Advierte que el único margen real de los parlamentarios para corregir los ingresos sobreestimados por Dipres será a través del espacio de deuda aprobado para 2026.
Juan Ignacio Gómez, coordinador del Congreso Nacional de LyD, sabe de lo que habla cuando se trata de Presupuesto. Incluyendo la discusión que partió estas semanas, ya ha sido parte de cuatro debates legislativos de la Ley del erario nacional. Junto a los investigadores del centro de pensamiento, genera informes y asesora a los parlamentarios de derecha. También le ha tocado jugar al otro lado de la cancha: durante el segundo gobierno de Sebastián Piñera, del que formó parte, le correspondió defender los presupuestos de Energía e Interior en el Congreso.
Gómez, en base a su experiencia, analiza la discusión de la Ley de Presupuestos 2026 —que se inició estas semanas— y adelanta cuáles podrían ser las principales peleas que se den en el Congreso.
—¿Cómo ve esto de que no haya la llamada “glosa republicana”, que son fondos de libre disposición que un gobierno saliente deja a uno entrante en el presupuesto?
—Lo que está ocurriendo es que este gobierno está, implícitamente, diciéndole al próximo: “Te voy a dejar menos espacio de libertad, y vas a tener que seguir mi agenda”.
—El diputado Mellado le preguntó la semana pasada al ministro Nicolás Grau si se podía reponer, si es que “encontraban dónde cortar y sacar esos recursos”. ¿Se podría dar ese debate en el contexto de esta discusión presupuestaria?
—El Presupuesto de la Nación tiene gastos permanentes y transitorios, y la discusión de la ley, evidentemente, está en los gastos transitorios. Uno podría plantear la pregunta: ¿cuáles de esos gastos transitorios podrían quedar abiertos para la próxima administración o no? No se trata de recortar como si algo se dejara de hacer. Esas cosas eventualmente se harían, pero de manera distinta.

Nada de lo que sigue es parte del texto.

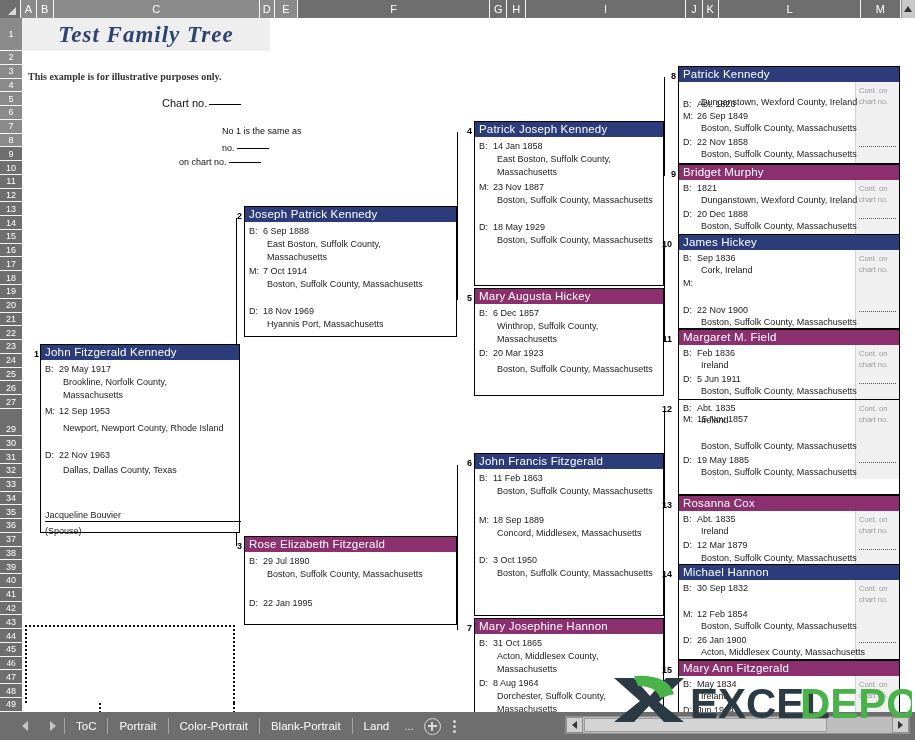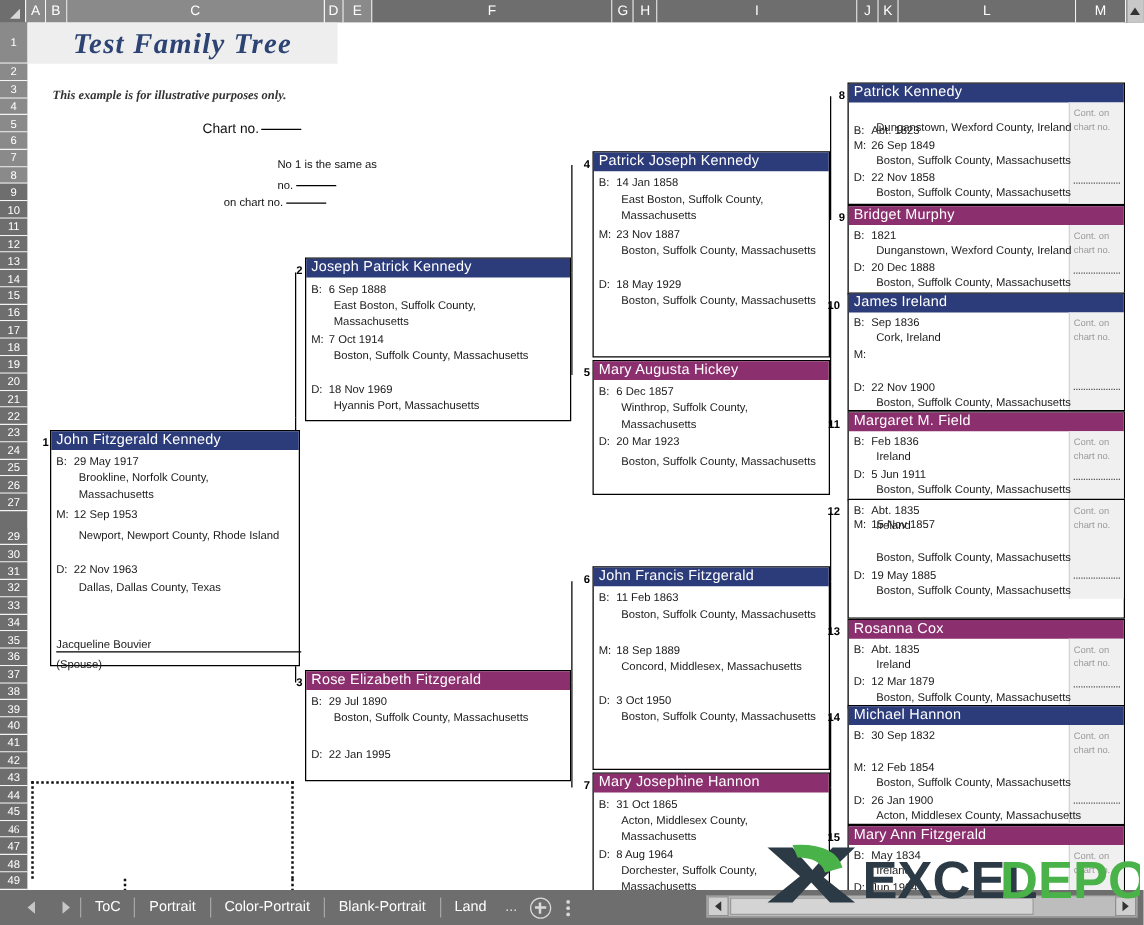--- a/index.html
+++ b/index.html
@@ -109,9 +109,8 @@
   }
   .subtitle {
     position: absolute;
-    left: 20px; top: 53px;
+    left: 6px; top: 53px;
     font-family: "Liberation Serif", serif;
-    font-style: italic;
     font-weight: bold;
     font-size: 10px;
     color: #333333;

—¿Cuáles serían ejemplos de gastos transitorios?
—Cultura, por ejemplo, son casi todos gastos variables. El Pase Cultural es una política que se implementa en una glosa: es un gasto anual no establecido en una ley permanente. Los aportes a los museos, a todas estas fundaciones relacionadas con las artes, también son transitorios. Las dotaciones de los servicios públicos —los funcionarios a contrata— son esencialmente gastos transitorios. Los aportes a las fundaciones de expresidentes también. O el Plan de Búsqueda, que ha estado bien en la polémica hoy día. Otro plan así es el Buen Vivir, que se ha cuestionado harto.
Endeudamiento, la batalla madre
—¿Cuáles piensa que serán las principales peleas que vendrán en esta discusión del Presupuesto 2026?
—En general, siempre hay peleas sectoriales: más o menos obras públicas, ejecución de programas de inversión, gasto en atención primaria de salud, etc. Son temas recurrentes. Pero ahora creo que sí habrá una discusión que marcará transversalmente el presupuesto: la discusión por los ingresos.
—El senador Coloma (UDI) dijo que esperarían un informe del CFA la próxima semana sobre este tema antes de aprobar las partidas, si no me equivoco.
—Estará esta discusión sobre ingresos sobreestimados y gastos subestimados. Fíjate en la reforma de pensiones: se estableció que los recursos de mayores cotizaciones en diversas áreas —como salud y educación— se integrarán en la Ley de Reajuste del Sector Público (que comienza en diciembre, una vez finalizado el Presupuesto). Eso significa que, pese a que el Gobierno sabe cuál será el mayor gasto por eso, esto no está reflejado en los gastos del Presupuesto.
—¿Es lo mismo que ha pasado con la polémica del reajuste del sector público?
—Es lo mismo. Te dicen (el Ejecutivo) que los salarios se mantendrán nominales, pero el problema radica en que el Gobierno no ha dicho que no habrá reajuste del sector público. Si no hubiera, eso implicaría que les bajarán el sueldo a todos los funcionarios públicos en la práctica, al menos si el reajuste no va en línea con la inflación. Y estos gastos siempre han estado en el presupuesto, y hoy día no están.